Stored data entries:
* * * *

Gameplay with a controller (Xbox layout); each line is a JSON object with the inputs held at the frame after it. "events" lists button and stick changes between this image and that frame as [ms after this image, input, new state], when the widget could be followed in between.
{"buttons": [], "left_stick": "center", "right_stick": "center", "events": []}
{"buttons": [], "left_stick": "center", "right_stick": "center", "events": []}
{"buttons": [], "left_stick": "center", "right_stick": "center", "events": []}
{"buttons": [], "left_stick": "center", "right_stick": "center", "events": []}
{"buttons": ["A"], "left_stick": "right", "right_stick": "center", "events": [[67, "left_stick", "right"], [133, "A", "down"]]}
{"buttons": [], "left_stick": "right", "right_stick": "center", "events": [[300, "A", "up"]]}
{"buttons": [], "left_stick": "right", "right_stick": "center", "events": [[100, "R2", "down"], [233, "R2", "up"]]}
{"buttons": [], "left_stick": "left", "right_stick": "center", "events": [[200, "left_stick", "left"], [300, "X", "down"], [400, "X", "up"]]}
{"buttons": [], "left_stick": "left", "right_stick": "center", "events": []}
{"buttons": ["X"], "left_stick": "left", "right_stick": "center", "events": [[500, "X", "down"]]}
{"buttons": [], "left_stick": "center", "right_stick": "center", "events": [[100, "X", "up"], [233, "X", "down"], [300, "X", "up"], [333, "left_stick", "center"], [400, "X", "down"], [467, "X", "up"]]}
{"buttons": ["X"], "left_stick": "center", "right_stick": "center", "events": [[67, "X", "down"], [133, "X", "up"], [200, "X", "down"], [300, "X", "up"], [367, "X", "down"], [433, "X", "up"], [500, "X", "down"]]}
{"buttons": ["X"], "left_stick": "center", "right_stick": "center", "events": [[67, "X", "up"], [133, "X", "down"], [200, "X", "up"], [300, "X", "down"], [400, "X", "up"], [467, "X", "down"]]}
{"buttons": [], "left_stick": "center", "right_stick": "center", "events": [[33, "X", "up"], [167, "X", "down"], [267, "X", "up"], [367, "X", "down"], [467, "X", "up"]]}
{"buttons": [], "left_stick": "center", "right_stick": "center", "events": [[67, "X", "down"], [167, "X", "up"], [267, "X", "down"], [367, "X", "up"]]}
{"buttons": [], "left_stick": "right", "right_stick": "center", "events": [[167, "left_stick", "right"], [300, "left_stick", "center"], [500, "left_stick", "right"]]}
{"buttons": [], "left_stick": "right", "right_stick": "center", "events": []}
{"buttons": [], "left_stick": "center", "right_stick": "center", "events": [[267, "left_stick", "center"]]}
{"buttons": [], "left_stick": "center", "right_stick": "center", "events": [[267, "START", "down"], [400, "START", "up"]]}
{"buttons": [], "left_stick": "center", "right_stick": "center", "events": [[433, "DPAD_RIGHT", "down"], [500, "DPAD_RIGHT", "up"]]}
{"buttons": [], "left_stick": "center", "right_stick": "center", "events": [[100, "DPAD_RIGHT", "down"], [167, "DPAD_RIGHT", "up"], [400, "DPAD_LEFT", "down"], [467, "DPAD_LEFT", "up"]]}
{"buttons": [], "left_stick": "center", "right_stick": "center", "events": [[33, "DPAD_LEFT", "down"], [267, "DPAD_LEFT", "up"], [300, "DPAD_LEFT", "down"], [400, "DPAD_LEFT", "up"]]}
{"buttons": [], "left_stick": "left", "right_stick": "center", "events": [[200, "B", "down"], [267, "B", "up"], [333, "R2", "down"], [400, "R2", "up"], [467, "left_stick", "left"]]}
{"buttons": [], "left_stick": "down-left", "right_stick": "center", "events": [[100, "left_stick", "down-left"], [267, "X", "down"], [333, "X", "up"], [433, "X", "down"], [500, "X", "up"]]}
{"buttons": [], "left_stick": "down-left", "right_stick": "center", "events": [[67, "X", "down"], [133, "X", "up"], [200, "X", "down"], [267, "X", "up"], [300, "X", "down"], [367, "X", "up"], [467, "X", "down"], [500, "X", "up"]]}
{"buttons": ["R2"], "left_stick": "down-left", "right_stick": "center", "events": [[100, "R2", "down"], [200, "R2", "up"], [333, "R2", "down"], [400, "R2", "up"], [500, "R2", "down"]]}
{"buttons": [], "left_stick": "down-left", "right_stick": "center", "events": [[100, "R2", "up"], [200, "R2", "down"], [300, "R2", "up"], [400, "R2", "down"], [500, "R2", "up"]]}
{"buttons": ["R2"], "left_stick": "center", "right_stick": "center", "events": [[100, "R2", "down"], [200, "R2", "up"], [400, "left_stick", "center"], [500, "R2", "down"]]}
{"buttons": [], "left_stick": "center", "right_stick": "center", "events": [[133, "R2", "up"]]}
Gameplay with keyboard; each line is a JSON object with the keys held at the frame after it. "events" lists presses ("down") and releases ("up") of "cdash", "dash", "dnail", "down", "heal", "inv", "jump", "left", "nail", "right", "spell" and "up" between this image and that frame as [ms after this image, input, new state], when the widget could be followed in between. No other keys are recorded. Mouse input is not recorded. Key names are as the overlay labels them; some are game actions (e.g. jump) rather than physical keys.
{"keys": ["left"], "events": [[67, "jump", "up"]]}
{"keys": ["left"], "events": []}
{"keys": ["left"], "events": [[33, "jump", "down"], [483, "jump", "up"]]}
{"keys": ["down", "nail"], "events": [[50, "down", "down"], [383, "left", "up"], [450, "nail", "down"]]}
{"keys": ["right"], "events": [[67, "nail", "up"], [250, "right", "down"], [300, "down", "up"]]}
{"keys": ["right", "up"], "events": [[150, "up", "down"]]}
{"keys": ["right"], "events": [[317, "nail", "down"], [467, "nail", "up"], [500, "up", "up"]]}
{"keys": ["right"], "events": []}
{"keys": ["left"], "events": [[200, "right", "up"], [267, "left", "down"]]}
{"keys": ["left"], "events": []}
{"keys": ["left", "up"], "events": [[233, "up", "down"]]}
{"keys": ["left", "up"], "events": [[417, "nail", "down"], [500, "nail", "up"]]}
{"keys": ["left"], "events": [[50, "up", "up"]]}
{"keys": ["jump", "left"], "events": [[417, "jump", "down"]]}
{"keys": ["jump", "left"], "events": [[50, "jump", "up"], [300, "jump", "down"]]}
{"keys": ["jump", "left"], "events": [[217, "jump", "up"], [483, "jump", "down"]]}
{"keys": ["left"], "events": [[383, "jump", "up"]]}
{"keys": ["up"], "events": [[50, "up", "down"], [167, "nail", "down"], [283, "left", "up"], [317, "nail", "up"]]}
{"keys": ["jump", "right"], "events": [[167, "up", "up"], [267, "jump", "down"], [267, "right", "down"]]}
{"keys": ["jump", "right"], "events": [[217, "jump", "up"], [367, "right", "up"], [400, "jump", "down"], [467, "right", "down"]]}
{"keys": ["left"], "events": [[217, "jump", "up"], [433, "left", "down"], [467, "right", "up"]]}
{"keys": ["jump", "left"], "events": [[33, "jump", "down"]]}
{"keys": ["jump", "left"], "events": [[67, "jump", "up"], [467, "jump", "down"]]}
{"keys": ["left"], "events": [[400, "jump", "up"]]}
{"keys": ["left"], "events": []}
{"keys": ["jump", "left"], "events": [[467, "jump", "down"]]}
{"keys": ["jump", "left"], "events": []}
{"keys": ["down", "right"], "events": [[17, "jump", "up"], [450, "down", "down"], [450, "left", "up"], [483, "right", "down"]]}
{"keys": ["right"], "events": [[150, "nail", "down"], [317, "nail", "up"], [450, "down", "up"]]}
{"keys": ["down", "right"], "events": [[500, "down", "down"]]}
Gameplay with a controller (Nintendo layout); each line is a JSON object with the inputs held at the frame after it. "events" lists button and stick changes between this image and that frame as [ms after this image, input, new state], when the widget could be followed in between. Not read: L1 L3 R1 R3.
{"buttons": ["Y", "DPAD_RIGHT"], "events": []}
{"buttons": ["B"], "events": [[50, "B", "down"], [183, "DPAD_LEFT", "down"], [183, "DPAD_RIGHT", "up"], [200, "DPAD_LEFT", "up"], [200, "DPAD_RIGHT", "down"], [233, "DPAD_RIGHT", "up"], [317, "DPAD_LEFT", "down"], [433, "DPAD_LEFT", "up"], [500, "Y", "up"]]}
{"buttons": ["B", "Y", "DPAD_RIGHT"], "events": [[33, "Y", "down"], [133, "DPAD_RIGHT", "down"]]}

* * * *

**Assignment:**
This exercise requires the lines of the entries containing the string "that".

**Solved exercise:**
Gameplay with a controller (Xbox layout); each line is a JSON object with the inputs held at the frame after it. "events" lists button and stick changes between this image and that frame as [ms after this image, input, new state], when the widget could be followed in between.
Gameplay with keyboard; each line is a JSON object with the keys held at the frame after it. "events" lists presses ("down") and releases ("up") of "cdash", "dash", "dnail", "down", "heal", "inv", "jump", "left", "nail", "right", "spell" and "up" between this image and that frame as [ms after this image, input, new state], when the widget could be followed in between. No other keys are recorded. Mouse input is not recorded. Key names are as the overlay labels them; some are game actions (e.g. jump) rather than physical keys.
Gameplay with a controller (Nintendo layout); each line is a JSON object with the inputs held at the frame after it. "events" lists button and stick changes between this image and that frame as [ms after this image, input, new state], when the widget could be followed in between. Not read: L1 L3 R1 R3.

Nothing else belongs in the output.